Why do people say that? It’s often a part of some argument designed to downplay the size, impact and effect of slavery, especially at the start of the Civil War. Some slavery apologists in the South even said that slavery was dying out.

And the statement is technically true.

But as usual, the devil is in the details. And the mathematical magic of averaging hides what I believe is the more important picture.

1860 Percentages

The table below shows the percentage of enslaved people in every Southern state in 1860:

1860 Slave Percentages

By 1860, as a percentage, enslaved people were more than half the population in Mississippi and South Carolina. In Alabama, Florida, Georgia, and Louisiana, slaves made up close to half the population.

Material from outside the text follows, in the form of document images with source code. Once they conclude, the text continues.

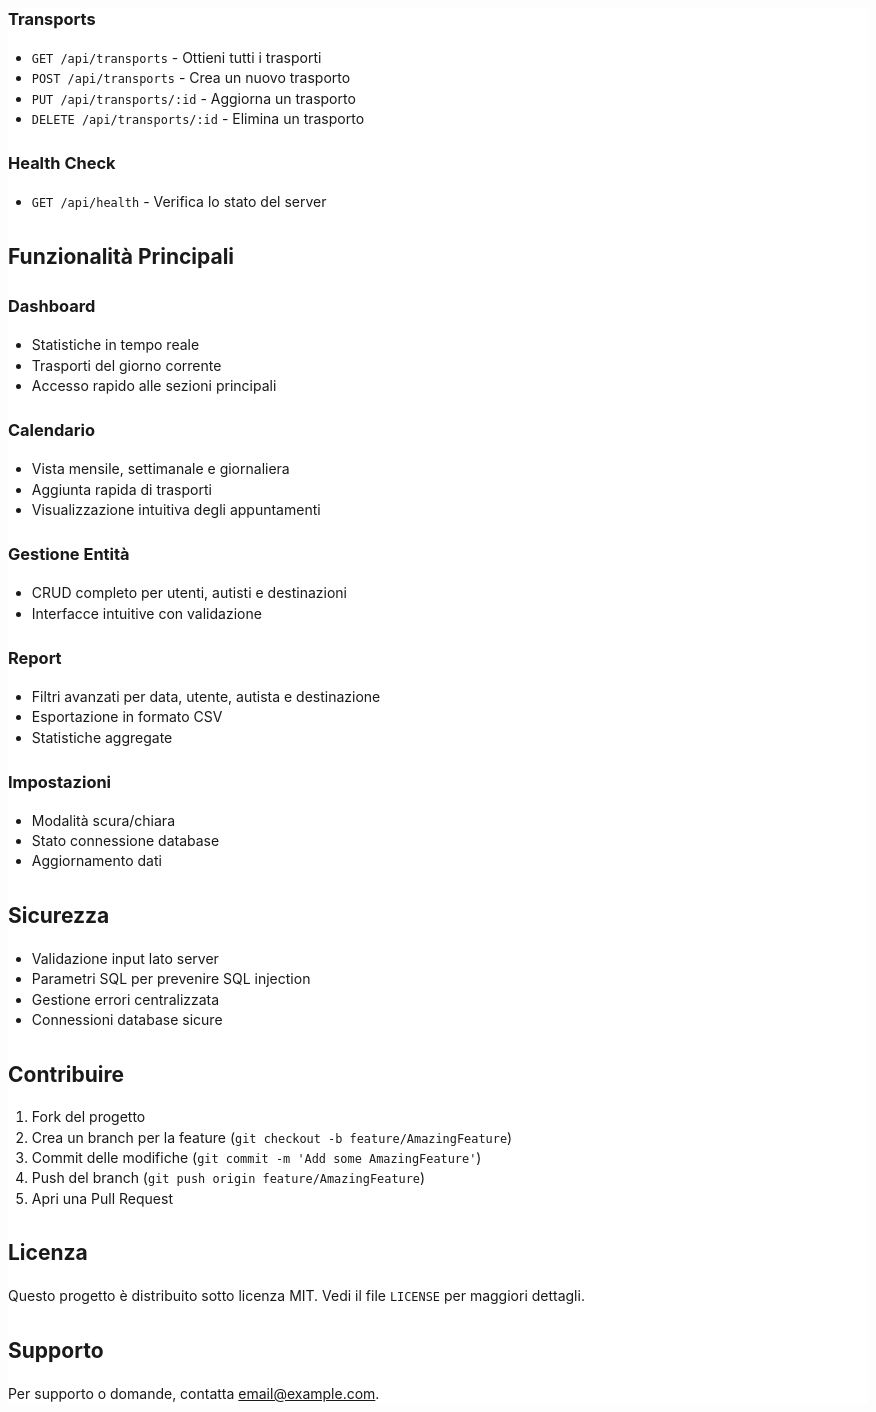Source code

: ### Transports
- `GET /api/transports` - Ottieni tutti i trasporti
- `POST /api/transports` - Crea un nuovo trasporto
- `PUT /api/transports/:id` - Aggiorna un trasporto
- `DELETE /api/transports/:id` - Elimina un trasporto

### Health Check
- `GET /api/health` - Verifica lo stato del server

## Funzionalità Principali

### Dashboard
- Statistiche in tempo reale
- Trasporti del giorno corrente
- Accesso rapido alle sezioni principali

### Calendario
- Vista mensile, settimanale e giornaliera
- Aggiunta rapida di trasporti
- Visualizzazione intuitiva degli appuntamenti

### Gestione Entità
- CRUD completo per utenti, autisti e destinazioni
- Interfacce intuitive con validazione

### Report
- Filtri avanzati per data, utente, autista e destinazione
- Esportazione in formato CSV
- Statistiche aggregate

### Impostazioni
- Modalità scura/chiara
- Stato connessione database
- Aggiornamento dati

## Sicurezza

- Validazione input lato server
- Parametri SQL per prevenire SQL injection
- Gestione errori centralizzata
- Connessioni database sicure

## Contribuire

1. Fork del progetto
2. Crea un branch per la feature (`git checkout -b feature/AmazingFeature`)
3. Commit delle modifiche (`git commit -m 'Add some AmazingFeature'`)
4. Push del branch (`git push origin feature/AmazingFeature`)
5. Apri una Pull Request

## Licenza

Questo progetto è distribuito sotto licenza MIT. Vedi il file `LICENSE` per maggiori dettagli.

## Supporto

Per supporto o domande, contatta [email@example.com](mailto:email@example.com).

The Upper South states of North Carolina, Virginia and Maryland were right around one-third. But those states had long had a surplus of slaves and had been engaged in selling slaves to the deep South for over five decades by 1860.

The Takeaway

It is only when averaged with the smaller slave populations in states like Maryland (12.69%), Delaware (1.60%) and even Missouri (9.72%) that we arrive at the infamous “one-in-three.”

We all know that in 1860 it was the Cotton Belt and Deep South states that were the drivers of the slave economy. Let’s not forget about the complicit North.

Thus, in the places that counted, the one-third figure is deceiving and does not tell us what we really need to know. It hides the power and strength of slavery in 1860.

Slavery was growing. Our country had four million slaves in that year. They were worth about $3.5 billion dollars; the largest single financial asset in the economy.

It is that–I would argue–that we really need to know.